December 1, 2008
Jacob Cowgill is a young farmer from Montana. He has spent the past two seasons experimenting with dryland vegetable production in north-central Montana. He and his new bride are planning to start their own farm very soon. For more information about the Sustainable Agriculture Research and Education (SARE) program, visit the SARE website.
A couple Saturdays ago, I placed the final heritage turkey in the chill tank and felt a sense of relief. The season was finally over. The wheat, sunflowers, and other field crops were harvested long ago, and the potatoes put in the root cellar at the end of October, but my flock of heritage turkeys lived on, through hard freezes, high winds, and snow flurries.

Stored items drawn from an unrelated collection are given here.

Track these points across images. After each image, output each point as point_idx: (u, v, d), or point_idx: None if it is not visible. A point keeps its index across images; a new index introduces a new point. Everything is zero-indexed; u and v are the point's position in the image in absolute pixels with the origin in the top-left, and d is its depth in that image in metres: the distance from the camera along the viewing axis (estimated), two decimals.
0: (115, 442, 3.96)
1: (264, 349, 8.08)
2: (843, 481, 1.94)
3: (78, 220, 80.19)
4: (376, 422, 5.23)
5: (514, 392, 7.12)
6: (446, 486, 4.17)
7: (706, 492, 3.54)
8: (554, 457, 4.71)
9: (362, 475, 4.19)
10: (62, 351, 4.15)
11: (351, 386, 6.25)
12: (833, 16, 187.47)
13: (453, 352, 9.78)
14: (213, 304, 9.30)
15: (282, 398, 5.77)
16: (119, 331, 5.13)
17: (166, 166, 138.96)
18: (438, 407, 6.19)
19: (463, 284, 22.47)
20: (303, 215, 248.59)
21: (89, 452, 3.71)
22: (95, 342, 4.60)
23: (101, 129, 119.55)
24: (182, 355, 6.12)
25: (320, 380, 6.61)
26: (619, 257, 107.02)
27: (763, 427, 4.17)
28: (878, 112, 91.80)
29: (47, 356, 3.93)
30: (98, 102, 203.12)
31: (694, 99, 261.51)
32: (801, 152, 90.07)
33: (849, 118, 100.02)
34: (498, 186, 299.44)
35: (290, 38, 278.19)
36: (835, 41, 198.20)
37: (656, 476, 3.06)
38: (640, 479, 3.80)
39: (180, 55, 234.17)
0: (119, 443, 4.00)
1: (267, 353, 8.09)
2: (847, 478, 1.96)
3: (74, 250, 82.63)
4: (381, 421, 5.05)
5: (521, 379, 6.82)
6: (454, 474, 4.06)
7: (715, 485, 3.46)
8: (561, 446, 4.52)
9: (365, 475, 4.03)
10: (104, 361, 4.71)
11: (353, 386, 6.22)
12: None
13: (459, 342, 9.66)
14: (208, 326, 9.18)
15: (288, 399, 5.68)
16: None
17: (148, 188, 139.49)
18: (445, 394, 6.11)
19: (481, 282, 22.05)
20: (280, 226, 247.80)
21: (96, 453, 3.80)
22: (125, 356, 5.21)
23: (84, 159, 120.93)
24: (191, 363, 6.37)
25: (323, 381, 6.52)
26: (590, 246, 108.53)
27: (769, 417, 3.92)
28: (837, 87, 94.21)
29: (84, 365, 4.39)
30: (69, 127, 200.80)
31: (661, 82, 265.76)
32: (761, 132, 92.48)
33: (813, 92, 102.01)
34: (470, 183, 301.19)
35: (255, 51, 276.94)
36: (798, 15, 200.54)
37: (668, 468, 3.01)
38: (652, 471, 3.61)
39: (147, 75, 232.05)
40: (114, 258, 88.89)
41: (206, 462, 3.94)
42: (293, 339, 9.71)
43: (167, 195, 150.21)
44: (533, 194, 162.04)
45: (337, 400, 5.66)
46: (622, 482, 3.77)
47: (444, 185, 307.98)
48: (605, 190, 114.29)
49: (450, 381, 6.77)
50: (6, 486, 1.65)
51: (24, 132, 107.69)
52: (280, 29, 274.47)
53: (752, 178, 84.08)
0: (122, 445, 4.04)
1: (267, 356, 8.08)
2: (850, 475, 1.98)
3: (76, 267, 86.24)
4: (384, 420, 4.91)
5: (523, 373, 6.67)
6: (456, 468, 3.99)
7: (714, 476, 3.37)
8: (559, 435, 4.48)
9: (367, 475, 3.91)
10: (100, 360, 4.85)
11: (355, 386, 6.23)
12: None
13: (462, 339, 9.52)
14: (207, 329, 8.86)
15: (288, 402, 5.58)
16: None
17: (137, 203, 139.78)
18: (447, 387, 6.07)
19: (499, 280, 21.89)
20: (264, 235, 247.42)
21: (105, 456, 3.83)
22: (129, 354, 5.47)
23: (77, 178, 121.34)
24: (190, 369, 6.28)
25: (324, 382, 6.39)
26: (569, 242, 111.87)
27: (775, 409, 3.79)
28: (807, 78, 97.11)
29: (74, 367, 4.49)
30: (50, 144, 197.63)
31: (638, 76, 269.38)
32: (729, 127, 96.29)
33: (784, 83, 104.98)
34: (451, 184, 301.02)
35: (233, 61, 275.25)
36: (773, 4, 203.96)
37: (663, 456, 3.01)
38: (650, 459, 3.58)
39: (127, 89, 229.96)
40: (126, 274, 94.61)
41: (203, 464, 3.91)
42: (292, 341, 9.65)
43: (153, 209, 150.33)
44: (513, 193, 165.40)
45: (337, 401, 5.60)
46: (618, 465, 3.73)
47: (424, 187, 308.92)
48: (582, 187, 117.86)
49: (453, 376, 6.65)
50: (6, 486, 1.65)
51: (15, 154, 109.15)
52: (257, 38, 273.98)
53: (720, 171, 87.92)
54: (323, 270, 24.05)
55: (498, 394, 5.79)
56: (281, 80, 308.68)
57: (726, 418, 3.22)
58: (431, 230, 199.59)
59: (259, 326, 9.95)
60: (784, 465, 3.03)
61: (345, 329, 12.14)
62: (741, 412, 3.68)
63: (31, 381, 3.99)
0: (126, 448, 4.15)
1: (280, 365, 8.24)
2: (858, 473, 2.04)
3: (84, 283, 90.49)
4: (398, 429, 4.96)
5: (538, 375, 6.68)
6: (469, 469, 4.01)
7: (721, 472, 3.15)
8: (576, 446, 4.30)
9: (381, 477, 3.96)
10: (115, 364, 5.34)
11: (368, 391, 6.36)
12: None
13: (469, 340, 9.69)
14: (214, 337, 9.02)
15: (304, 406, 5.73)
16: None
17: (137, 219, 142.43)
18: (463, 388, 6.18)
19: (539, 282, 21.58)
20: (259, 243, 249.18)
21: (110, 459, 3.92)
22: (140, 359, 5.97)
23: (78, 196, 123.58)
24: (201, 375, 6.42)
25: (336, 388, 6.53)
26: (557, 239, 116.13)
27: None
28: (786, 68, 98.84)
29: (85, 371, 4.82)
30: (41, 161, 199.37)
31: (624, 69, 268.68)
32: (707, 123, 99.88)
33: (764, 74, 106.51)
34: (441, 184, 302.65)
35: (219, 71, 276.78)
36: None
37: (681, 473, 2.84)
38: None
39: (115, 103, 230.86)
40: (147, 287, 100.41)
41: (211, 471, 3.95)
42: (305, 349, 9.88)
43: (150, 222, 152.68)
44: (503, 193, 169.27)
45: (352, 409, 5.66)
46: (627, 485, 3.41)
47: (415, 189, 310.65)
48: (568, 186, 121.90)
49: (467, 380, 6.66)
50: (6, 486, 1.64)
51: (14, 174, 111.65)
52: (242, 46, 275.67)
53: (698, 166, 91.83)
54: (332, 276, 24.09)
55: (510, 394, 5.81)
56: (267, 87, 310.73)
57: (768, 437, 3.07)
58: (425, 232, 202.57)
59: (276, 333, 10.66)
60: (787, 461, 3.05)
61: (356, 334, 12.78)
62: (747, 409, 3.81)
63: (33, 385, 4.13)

They had arrived in the mail on May 1 and for the next 7 months, my days revolved around taking care of them. I had heard a little bit about heritage turkeys last winter and decided I wanted to try my hand at raising them. Starting without any feeders, waterers, a fence and shelter, and most importantly start-up capital, I looked around for some sort of funding and I found Western SARE. I applied for and received a grant to raise my heritage turkeys on pasture. It was with this support from SARE, I was able to explore the viability of raising turkeys within an organic dryland farming system.
More than anything, the SARE grant gave me the chance to experiment in something nobody else in the area was doing. No information exists for which turkey breeds are appropriate for north-central Montana or what sort of shelter will survive the high winds and heavy November snows while protecting the flock. In a way, the grant allowed me to be an independent researcher, a private extension agent (and one who has already fielded numerous questions from interested farmers).
Most farmers I know are highly-intelligent and creative people. But since day-to-day farming is already a risky venture, many aren’t willing to go out on a limb to try something new. If agencies aren’t experimenting with sustainable systems, its unlikely farmers will. Grants such as these stimulate innovation on the farm level and provide producers with the guide to create a plan and the support for them to follow through with their ideas. With each successful project, the producer then becomes somewhat of an expert and a resource for others willing tackle an unconventional project. While I certainly don’t consider myself an expert on raising turkeys, now I have enough experience under my belt to do it again next year.